Me llevaron a La Noria, un restaurante famoso de Puebla especializado en comida mexicana. Es un restaurante muy agradable. Debían conocerlos pues nos sentaron en una mesa cerca de las ventanas.
- ¿Tienen chapulines?- preguntó el niño. Será hijo puta, pensé yo mientras miraba esa sonrisa tan parecida a la de tu amigo Yusuf. Por si no lo sabes, cahpulines son pequeños saltamontes (no el de Kung Fu, el insecto de verdad).
- Lo siento señor - contestó el mesero- pero no es temporada.- Biennn.
- ¿Y escamoles?- ¡El cabronazo no se rinde!. Escamoles son larvas de hormigas, que más adelante probé, pero es otra historia.
- Tampoco, señor, no es temporada.- Bien, es torpe a la hora de fastidiar. Pensé que me libraba.
- Pero gusanos sí tendrá.
- Tenemos de maguey.- Éstos, querido Carlos son los gordos. Tienen el tamaño de tu dedo índice.
- Pues póngannoslos. A ver si le gustan a este amigo nuestro que viene de España- Y volvió a sonreir.
La sensación cuando pusieron el platio en la mesa era indescriptible. Al gusano se le apreciaban todos los segmentos, sus patas y los ojos.
- Te pongo media tortilla- preguntó el mexicano.
Tú ya sabes que los coyotes somos de naturaleza retadora y no me iba a achantar ante ese niñato.
- No, ponme una torilla entera.
Me la llenó de gusanos y guacamole.
Sin pensar, mejor así, le di un buen bocado a la tortilla. Una vez superado el asco, no sabía mal, después de todo. Cuando la miré para dar el segundo bocado, vi 10 medios cuerpos de gusanos rodeado de una masa verde. El guacamole, pensé, o las tripas, temí.
El caso es que, para fastidiarle alabé el sabor y le pedí una segunda tortilla y una tercera. Esto no le gustó, con lo que yo me di por contento.
Pero lo mejor fue el comentario del padre al final:
- Dicen que están muy ricos, pero yo prefiero el pata negra.
¡Nos ha fastidado! y yo.
Vaya, vaya, así que gusanos ¿eh?. Bueno, yo gracias a Dios no me he visto todavía involucrado en ninguna escena similar.

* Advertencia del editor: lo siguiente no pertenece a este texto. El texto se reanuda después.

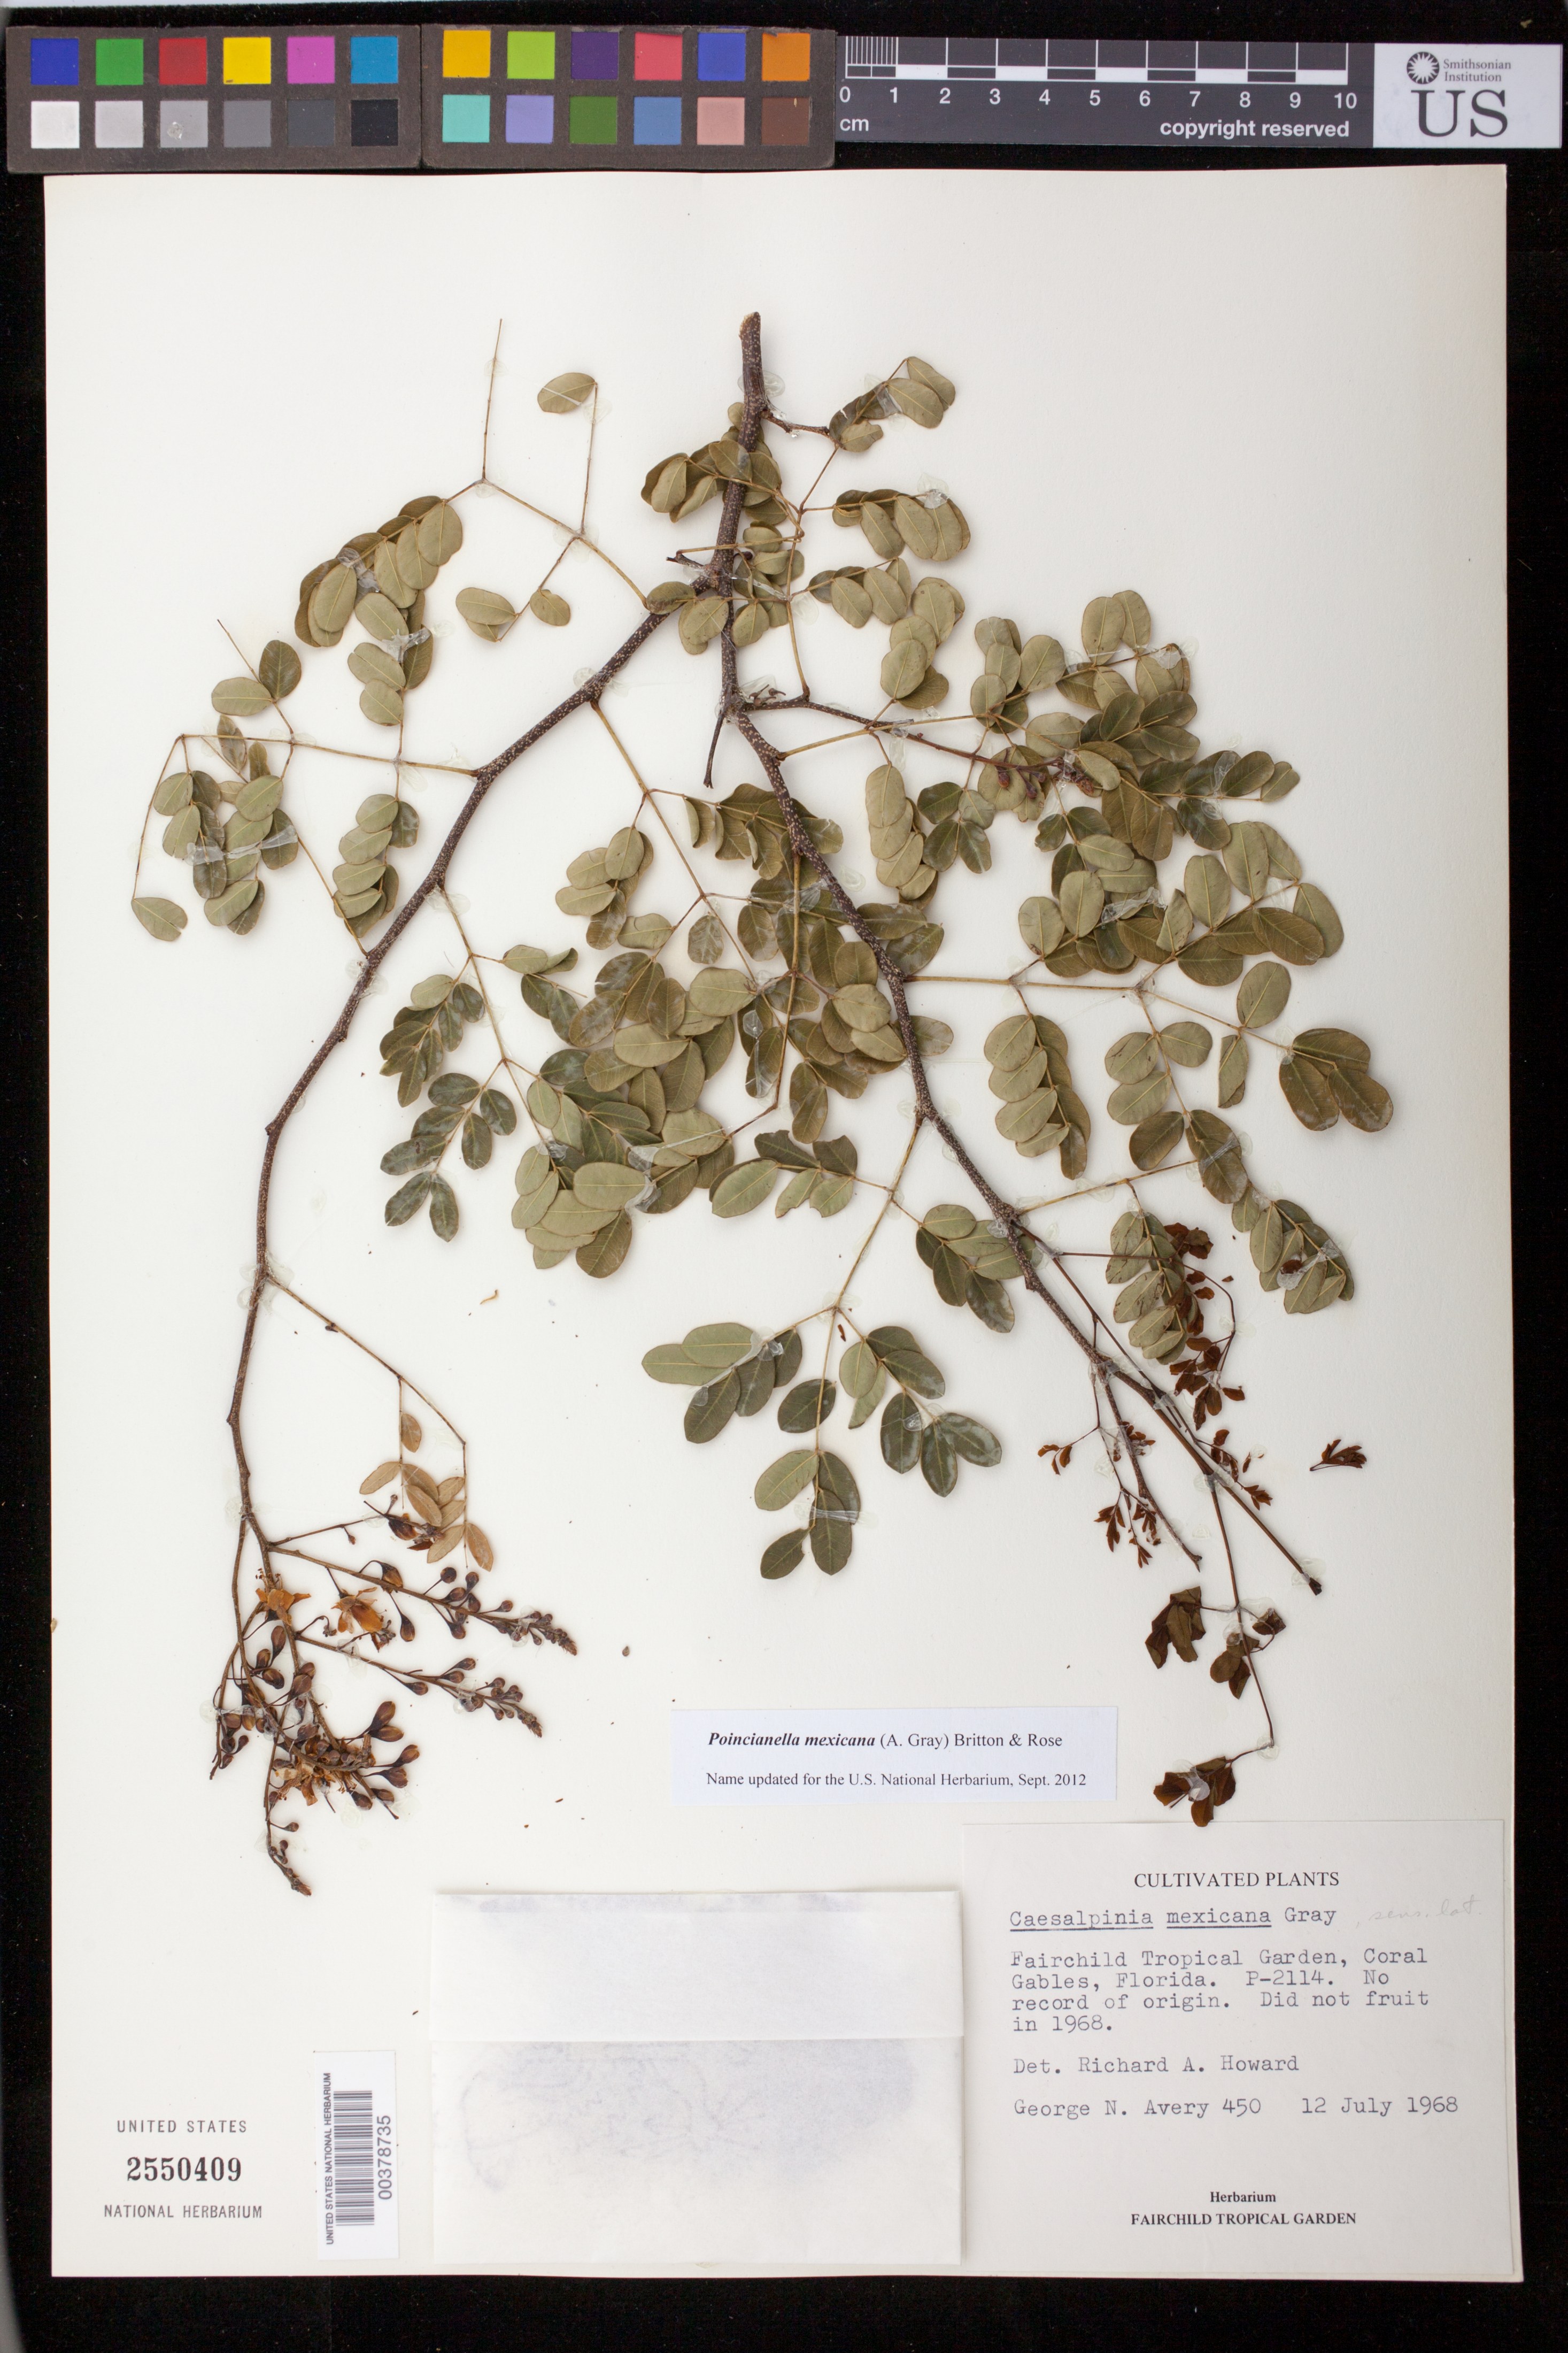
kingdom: Plantae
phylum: Tracheophyta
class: Magnoliopsida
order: Fabales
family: Fabaceae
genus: Erythrostemon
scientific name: Erythrostemon mexicanus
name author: (Rose) Gagnon & G.P. Lewis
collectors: G. N. Avery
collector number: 450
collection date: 1968-07-12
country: United States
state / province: Florida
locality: Fairchild Tropical Garden, P-2114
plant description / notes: Under cultivation: Collected by g.n. avery, 450, on 12 jul 1968 from fairchild tropical garden, coral gables, dade co., florida, p-2114. Original collector unknown.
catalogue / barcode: US 2550409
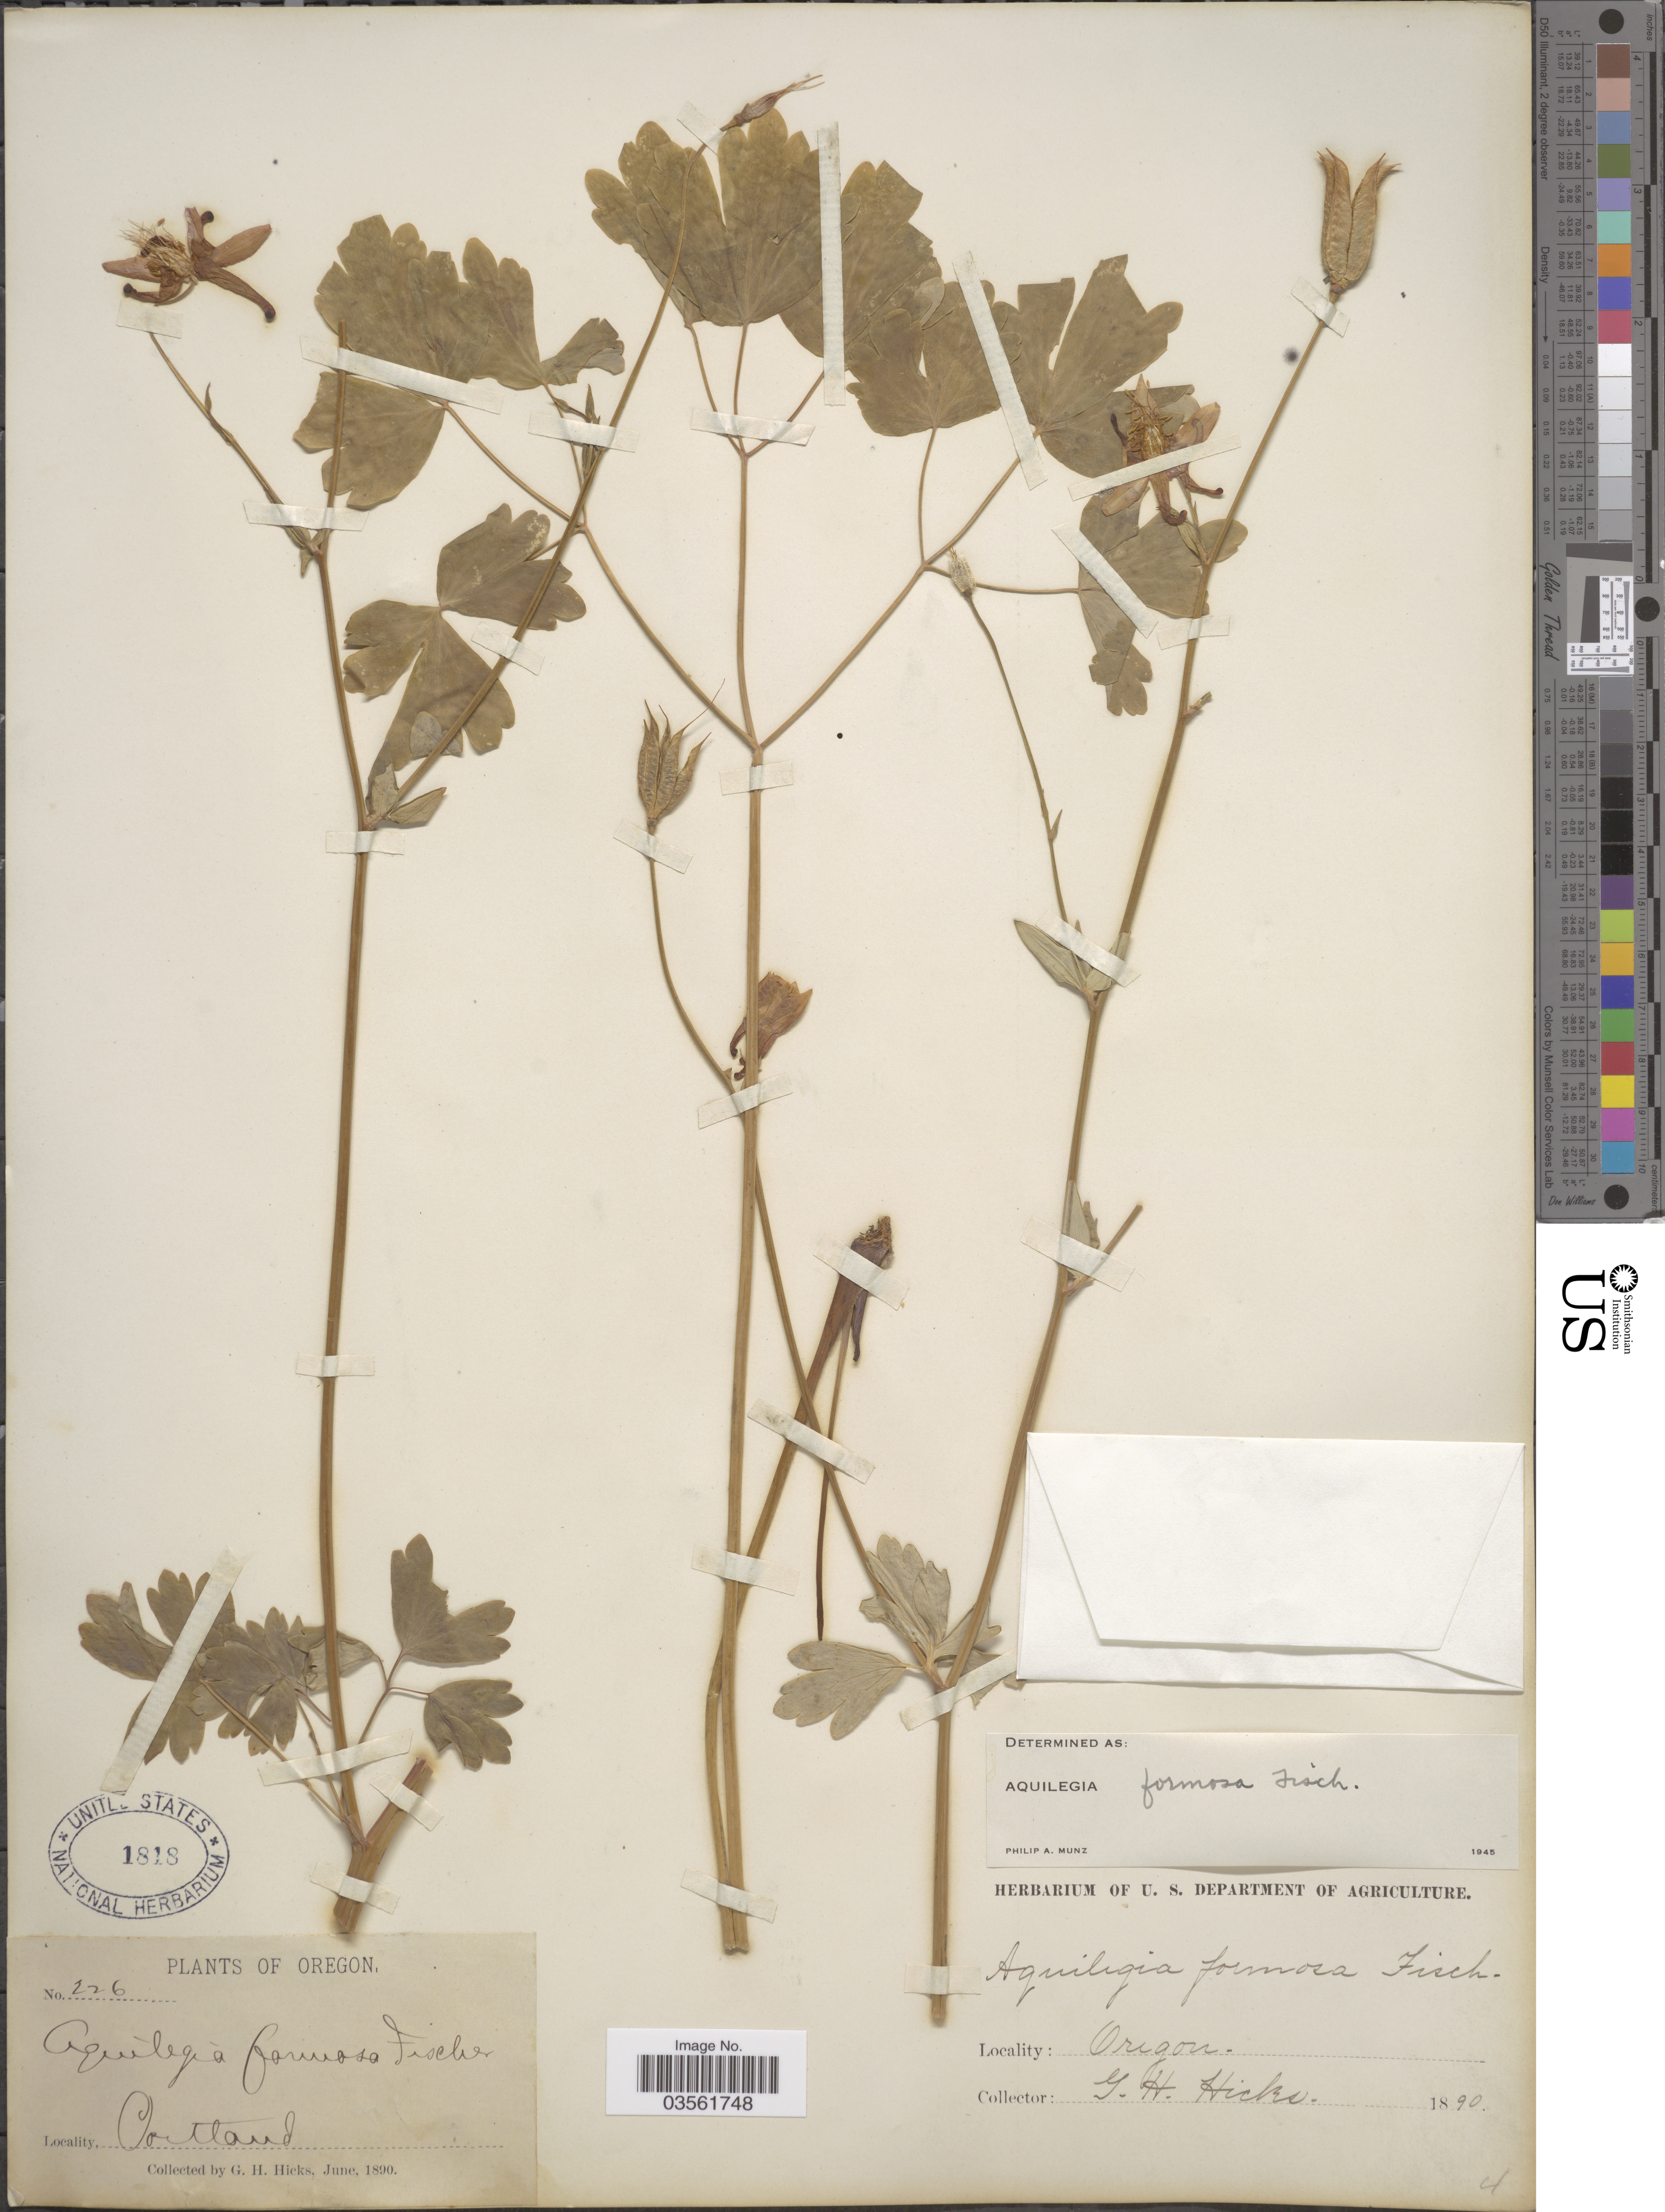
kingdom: Plantae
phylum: Tracheophyta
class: Magnoliopsida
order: Ranunculales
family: Ranunculaceae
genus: Aquilegia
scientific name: Aquilegia formosa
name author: Fisch. ex DC.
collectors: G. Hicks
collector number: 226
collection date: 1890-06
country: United States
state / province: Oregon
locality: Portland.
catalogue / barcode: US 1818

Un día estuve a punto de ser obsequiado con los ojos de un cordero de la propia mano de un beduino, pero al final me libré. Al parecer el ojo es lo mejor del cordero y los anfitriones se lo ofrecen al invitado de su propia mano. O sea, no sólo te comes el ojo del cordero sino que encima le chupas los dedos al beduino amable que te lo ofrece. Es lo que yo digo siempre: el mundo es variado y diverso.